Text block ▸
= = = = =

A photo of Wacker’s new polysilicon plant.
Credit: Wacker
Wacker spent $2.5 billion building this polysilicon plant.

Wacker Chemie is starting up a $2.5 billion plant in Charleston, Tenn., that will make polysilicon for the solar panel industry. The German firm is opening the facility in a market that has bottomed out but is still struggling to turn a profit.

The new facility will reach its full capacity of more than 20,000 metric tons of solar-grade polysilicon per year by the third quarter, Wacker says. The company’s largest-ever investment, the plant will be the starting point for a fully integrated silicon chemistry site, according to executives.

Wacker began the project five years ago when polysilicon was in tight supply and selling for almost $80 per kg. But capacity additions around the world pulled down prices, which reached a low in January of about $13 per kg.

For competitor Dow Corning, the outlook became so dire that it dropped a similar project. In late 2014, the company announced that it was abandoning a 10,000-metric-ton polysilicon plant, also in Tennessee, that was complete but not yet running. The firm took a charge against earnings of about $1.6 billion.

At a plant opening event in Charleston last week, Wacker CEO Rudolf Staudigl acknowledged the market deterioration but emphasized growth opportunities due to photovoltaics’ continued adoption around the globe. Staudigl predicted an increase in new photovoltaic (PV) capacity this year of roughly 20%, notably in China, India, Japan, and the U.S.

Thanks to strong growth, global polysilicon demand will exceed supply by more than 25,000 metric tons next year, according to Jens Ulltveit-Moe, the chairman of polysilicon maker REC Silicon, who spoke at an energy summit last month. Ulltveit-Moe’s presentation noted that prices have begun to rise.

However, Johannes Bernreuter, who runs the polysilicon consulting firm Bern­reuter Research, is less optimistic and doesn’t see appreciable improvement in the supply-demand balance. “Growth of global PV installations in 2017 will be very low or even flat,” he says, “while there is still ample polysilicon capacity on the market.” Bernreuter expects any price increase to be short-lived.

= = = = =

Task to complete ▸
Decide whether each statement agrees with the text about Wacker's polysilicon plant, answering yes or no and quoting the words of the text that settle it: (a) Dow Corning gave up a finished Tennessee polysilicon plant before it began running. (b) Polysilicon prices bottomed out in January at almost $80 per kg. (c) Bernreuter expects a price increase to last. These rows have no connection to the text about Wacker's polysilicon plant.

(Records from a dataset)
= = = = =

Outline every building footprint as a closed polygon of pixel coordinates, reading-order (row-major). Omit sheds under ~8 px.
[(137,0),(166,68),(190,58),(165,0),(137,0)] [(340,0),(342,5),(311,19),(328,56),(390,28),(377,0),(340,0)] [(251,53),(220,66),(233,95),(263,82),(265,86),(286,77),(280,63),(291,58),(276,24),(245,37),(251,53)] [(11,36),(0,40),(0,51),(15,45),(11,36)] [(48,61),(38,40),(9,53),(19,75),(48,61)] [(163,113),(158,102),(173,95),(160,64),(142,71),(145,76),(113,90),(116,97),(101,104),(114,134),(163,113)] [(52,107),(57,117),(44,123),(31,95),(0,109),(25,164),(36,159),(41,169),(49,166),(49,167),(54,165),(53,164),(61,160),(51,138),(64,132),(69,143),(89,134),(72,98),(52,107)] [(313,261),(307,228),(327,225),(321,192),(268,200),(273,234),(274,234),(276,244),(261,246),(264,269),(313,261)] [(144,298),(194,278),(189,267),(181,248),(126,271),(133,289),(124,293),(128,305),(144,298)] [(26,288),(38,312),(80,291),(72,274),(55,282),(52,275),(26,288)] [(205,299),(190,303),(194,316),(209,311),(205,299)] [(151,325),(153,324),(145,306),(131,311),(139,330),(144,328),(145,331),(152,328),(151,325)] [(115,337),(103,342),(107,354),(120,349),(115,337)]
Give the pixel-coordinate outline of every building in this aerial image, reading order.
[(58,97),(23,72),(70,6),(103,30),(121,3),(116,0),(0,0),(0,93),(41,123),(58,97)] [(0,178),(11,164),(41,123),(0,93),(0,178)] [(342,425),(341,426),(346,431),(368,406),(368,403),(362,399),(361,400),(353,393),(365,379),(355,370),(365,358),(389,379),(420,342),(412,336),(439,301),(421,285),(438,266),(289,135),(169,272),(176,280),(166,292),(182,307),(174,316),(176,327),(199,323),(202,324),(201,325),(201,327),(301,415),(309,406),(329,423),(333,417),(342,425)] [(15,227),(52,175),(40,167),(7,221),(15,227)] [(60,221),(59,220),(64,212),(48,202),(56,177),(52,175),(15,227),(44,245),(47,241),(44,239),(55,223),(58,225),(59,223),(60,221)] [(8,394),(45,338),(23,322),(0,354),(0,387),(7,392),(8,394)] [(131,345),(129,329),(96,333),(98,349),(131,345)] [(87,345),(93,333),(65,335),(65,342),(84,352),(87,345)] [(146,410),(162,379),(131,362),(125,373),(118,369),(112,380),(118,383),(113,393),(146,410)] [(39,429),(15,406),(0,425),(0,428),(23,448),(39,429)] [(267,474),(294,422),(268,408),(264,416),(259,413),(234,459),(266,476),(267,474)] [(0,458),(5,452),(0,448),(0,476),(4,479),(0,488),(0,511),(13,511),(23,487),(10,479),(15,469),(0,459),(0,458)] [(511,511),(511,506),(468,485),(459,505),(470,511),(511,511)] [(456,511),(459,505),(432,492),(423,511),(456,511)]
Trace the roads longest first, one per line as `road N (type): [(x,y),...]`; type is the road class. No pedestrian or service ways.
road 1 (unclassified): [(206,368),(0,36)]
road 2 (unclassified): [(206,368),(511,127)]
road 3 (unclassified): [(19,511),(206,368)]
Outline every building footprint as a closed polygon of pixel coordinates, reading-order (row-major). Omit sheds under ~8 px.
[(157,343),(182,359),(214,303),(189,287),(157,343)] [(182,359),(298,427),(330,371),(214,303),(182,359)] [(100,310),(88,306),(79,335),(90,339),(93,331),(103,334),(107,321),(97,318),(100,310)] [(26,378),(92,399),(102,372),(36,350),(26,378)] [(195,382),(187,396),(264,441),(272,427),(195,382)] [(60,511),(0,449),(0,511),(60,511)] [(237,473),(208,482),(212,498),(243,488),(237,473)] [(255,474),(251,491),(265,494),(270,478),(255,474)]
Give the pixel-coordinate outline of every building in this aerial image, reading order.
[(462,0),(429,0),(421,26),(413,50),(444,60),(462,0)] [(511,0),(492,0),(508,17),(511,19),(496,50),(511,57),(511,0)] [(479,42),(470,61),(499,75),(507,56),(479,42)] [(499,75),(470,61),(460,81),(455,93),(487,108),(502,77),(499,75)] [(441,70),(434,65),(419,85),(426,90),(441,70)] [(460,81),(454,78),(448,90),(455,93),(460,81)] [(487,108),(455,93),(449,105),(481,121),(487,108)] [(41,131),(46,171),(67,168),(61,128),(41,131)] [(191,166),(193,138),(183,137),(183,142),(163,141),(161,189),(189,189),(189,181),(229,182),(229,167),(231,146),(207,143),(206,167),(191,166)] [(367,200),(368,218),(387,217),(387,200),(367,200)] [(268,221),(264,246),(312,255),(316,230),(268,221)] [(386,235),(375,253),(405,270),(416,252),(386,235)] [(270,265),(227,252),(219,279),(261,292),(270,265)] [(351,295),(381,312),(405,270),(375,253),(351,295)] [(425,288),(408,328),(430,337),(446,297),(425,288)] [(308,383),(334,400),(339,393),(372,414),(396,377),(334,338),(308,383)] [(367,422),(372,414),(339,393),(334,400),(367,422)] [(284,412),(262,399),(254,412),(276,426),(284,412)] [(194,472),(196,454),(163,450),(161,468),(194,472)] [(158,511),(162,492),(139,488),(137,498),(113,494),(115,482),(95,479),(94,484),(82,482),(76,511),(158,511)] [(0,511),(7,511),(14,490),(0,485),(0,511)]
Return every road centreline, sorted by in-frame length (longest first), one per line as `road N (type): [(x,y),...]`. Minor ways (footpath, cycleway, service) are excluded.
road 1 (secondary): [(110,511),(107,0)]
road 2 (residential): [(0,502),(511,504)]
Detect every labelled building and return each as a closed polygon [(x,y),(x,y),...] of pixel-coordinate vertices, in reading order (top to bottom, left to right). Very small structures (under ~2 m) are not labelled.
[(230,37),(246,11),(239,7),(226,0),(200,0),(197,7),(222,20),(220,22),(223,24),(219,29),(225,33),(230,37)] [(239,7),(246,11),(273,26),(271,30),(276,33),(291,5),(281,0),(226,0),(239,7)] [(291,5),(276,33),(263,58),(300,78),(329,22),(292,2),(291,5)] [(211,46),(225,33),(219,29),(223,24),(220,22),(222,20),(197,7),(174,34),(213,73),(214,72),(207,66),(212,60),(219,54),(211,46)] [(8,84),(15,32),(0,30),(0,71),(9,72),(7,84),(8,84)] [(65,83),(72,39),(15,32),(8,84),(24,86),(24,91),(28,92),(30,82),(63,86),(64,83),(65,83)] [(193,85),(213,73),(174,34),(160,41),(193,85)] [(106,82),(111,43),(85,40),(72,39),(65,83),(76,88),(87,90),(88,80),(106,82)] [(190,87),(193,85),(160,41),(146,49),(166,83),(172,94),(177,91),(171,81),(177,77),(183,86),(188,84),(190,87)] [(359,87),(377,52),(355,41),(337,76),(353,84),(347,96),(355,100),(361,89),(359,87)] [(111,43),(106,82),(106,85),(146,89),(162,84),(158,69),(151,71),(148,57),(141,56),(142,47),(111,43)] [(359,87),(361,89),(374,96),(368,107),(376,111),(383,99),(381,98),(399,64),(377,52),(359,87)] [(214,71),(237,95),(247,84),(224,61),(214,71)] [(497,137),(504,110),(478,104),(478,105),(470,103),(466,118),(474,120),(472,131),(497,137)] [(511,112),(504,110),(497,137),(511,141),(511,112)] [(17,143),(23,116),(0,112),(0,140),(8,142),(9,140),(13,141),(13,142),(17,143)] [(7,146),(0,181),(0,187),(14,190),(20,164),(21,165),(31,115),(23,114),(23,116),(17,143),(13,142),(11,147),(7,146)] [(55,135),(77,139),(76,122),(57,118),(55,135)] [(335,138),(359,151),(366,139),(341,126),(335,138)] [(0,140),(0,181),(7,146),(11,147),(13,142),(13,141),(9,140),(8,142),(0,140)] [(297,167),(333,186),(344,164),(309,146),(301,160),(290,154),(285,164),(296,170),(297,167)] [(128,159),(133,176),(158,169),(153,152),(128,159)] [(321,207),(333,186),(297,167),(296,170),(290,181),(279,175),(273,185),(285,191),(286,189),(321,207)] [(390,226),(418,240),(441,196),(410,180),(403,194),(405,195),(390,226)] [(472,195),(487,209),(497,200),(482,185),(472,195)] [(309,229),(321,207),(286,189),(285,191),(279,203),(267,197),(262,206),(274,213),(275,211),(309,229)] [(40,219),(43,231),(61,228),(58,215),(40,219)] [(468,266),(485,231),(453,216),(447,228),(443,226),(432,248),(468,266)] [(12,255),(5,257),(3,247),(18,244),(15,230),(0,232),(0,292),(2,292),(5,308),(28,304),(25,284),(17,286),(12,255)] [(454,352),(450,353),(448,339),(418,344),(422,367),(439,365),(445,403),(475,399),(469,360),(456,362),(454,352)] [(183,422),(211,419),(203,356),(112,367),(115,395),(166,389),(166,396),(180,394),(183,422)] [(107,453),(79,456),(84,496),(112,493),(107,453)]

= = = = =

Reply to the exercise ▸
(a) Yes: "abandoning a 10,000-metric-ton polysilicon plant, also in Tennessee, that was complete but not yet running"
(b) No: "which reached a low in January of about $13 per kg"
(c) No: "Bernreuter expects any price increase to be short-lived."